Compensate for each other's weaknesses, play to your strengths,
and one plus one will work out to more than two.
This is what Satish Pendse, CIO, Kuoni Travel Group India
(KTGI), has realised from his personal experiences and practices in his professional
life. "We complement each other, [my wife] does what I can't do, and I do what
she can't," says Pendse. Similarly at work, Pendse does not try to fight weakness;
instead he pools strengths to make up for them. "My conceptualisation team can
ideate forever...it will not implement. At some point the implementation team
has to cover for it," he points out. "That's the job of the leader-to identify
the strengths of people and align them to the company's objectives."
Present portfolio
"My role here is more strategic than operational," says Pendse.
KTGI is subdivided into four functions: outbound travel, inbound travel, visa
processing (outsourced to KTGI by the American, British and Canadian consulates),
and the Kuoni Academy of Travel. According to Pendse, these four departments
work like independent companies, so each has its IT functions and corresponding
CIO. Pendse acts as a coach to these CIOs, and provides the managerial leadership
and strategy to align IT, business and the global goals of the Kuoni Travel
Group. "I learnt to manage by exception. It would be easy for me to give a solution,
but I only do that when something is going drastically wrong. Otherwise I allow
the CIOs below me to exercise their independence," he says, explaining his style
of management.
Made for each other
Even though Pendse has been with KTGI for only a little over
two years, he believes that the company and he were made for each other. KTGI
was looking for someone who could adapt to its dynamic culture, had a successful
track record in IT, and would be credible. At the same time, the prospective
CIO had to be willing to distance himself from operations and assume a strategic
role. Pendse had earlier tasted success with the innovative deployment of MiNet
and Midas at Marico Industries. His work at Jet Airways also worked out to his
advantage, giving him prior experience in the travel industry. At the airline,
a seven-aircraft concern at the time, the goal was to eventually fly 50 aircraft,
and the IT deployments were made keeping that in mind. As KTGI has a policy
to grow by acquisition, its culture undergoes changes after every acquisition
until it is transformed into a unified homogeneous mass. The challenge of precipitating
that integration, from a strategic standpoint, attracted Pendse. Moreover, the
independent functioning of departments at KTGI meant that he would govern through
best governance policies, which was a welcome change from his role as the central
controller of IT at Marico.
Pet projects
Given that his work profile at KTGI requires him to be hands-off
on all projects, Pendse admits that his pet project was the deployment of the
ERP and MiNet at Marico. "We were the first to connect distributors to our system,
covering 35 percent of our business," he recalls. MiNet won many accolades,
and provided a good conclusion to Pendse's four-year stay at the company.
At KTGI he was faced with a different kind of assignment.
This was an IT-based travel acquisition, a first for the organisation, of Resnet
from Traveljini. Resnet is a B2B online booking portal for business travellers.
It required due diligence from Pendse. It was a make-versus-buy decision, and
it was Pendse's job to evaluate the cost, feasibility, potential and risk involved.

▸ STATED PROBLEM A:
Can you reproduce the part of the Satish Pendse profile between "At KTGI he was" and "for business travellers.", inclusive?

▸ SUPPLIED MATERIAL:
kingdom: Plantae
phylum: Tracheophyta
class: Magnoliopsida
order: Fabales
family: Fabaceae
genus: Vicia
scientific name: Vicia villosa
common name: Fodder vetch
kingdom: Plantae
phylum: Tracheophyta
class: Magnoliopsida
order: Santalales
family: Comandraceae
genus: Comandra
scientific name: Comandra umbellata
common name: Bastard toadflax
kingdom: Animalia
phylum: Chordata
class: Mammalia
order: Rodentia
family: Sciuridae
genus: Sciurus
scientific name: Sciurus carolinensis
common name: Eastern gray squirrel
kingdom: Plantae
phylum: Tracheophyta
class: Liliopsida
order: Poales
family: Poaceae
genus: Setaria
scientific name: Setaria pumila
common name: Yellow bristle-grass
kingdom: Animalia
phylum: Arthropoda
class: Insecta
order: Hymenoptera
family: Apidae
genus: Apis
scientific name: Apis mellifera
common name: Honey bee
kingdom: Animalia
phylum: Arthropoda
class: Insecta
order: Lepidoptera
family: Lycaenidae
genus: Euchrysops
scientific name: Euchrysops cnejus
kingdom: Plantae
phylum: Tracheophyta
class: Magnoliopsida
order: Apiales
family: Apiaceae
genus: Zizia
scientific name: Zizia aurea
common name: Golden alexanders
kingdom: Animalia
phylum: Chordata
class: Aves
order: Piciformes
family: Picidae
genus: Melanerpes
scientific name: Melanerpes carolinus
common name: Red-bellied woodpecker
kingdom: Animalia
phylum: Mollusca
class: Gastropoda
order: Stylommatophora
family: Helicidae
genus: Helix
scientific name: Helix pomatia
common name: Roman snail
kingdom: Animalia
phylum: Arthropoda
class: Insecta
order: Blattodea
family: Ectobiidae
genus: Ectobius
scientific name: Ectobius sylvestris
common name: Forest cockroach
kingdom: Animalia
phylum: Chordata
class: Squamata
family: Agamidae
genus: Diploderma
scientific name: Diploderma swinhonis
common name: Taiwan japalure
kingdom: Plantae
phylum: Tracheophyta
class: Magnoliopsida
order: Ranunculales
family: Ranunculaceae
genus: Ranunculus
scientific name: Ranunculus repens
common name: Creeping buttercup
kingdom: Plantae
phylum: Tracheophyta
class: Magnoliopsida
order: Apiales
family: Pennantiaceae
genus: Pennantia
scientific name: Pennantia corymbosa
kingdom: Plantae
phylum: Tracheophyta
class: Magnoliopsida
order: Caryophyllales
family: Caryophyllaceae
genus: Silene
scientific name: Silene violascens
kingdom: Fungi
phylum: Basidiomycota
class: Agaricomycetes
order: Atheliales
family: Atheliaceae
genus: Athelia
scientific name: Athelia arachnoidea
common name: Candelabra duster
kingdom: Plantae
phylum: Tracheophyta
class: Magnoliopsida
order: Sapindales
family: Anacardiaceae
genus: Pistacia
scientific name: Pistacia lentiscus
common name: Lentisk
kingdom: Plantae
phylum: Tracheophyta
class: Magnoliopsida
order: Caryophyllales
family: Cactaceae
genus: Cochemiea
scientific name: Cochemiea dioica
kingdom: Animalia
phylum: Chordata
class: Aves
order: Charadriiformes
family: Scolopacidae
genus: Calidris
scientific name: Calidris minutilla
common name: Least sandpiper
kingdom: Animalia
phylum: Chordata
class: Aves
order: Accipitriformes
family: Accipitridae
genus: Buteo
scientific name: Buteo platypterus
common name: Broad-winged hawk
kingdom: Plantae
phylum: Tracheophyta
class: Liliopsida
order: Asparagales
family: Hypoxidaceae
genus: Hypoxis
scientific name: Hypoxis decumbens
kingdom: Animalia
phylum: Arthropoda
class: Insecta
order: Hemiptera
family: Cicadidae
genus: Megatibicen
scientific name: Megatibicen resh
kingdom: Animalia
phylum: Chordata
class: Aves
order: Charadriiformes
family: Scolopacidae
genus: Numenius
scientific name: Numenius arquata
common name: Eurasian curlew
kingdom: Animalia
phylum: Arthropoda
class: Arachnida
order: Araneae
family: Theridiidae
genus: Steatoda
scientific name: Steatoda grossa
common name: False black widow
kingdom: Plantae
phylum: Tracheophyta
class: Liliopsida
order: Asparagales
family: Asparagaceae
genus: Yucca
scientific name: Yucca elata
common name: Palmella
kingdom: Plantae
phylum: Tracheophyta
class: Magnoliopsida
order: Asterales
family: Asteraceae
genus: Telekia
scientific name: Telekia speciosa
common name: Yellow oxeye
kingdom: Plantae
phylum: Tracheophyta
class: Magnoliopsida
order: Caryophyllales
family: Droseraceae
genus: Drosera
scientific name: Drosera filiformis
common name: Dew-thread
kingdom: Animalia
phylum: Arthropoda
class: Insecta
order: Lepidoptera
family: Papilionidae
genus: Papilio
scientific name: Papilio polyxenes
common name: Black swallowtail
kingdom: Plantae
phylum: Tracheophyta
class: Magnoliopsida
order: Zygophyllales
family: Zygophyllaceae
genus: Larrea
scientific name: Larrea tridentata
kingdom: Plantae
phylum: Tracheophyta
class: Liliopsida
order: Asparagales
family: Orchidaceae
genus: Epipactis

▸ STATED PROBLEM B:
Can you turn the entries into a numbered list, from the first line of the entries through the line holding "family: Sciuridae", inclusive, leaving out any blank lines?

▸ WRITTEN SOLUTION A:
At KTGI he was faced with a different kind of assignment.
This was an IT-based travel acquisition, a first for the organisation, of Resnet
from Traveljini. Resnet is a B2B online booking portal for business travellers.

▸ WRITTEN SOLUTION B:
1. kingdom: Plantae
2. phylum: Tracheophyta
3. class: Magnoliopsida
4. order: Fabales
5. family: Fabaceae
6. genus: Vicia
7. scientific name: Vicia villosa
8. common name: Fodder vetch
9. kingdom: Plantae
10. phylum: Tracheophyta
11. class: Magnoliopsida
12. order: Santalales
13. family: Comandraceae
14. genus: Comandra
15. scientific name: Comandra umbellata
16. common name: Bastard toadflax
17. kingdom: Animalia
18. phylum: Chordata
19. class: Mammalia
20. order: Rodentia
21. family: Sciuridae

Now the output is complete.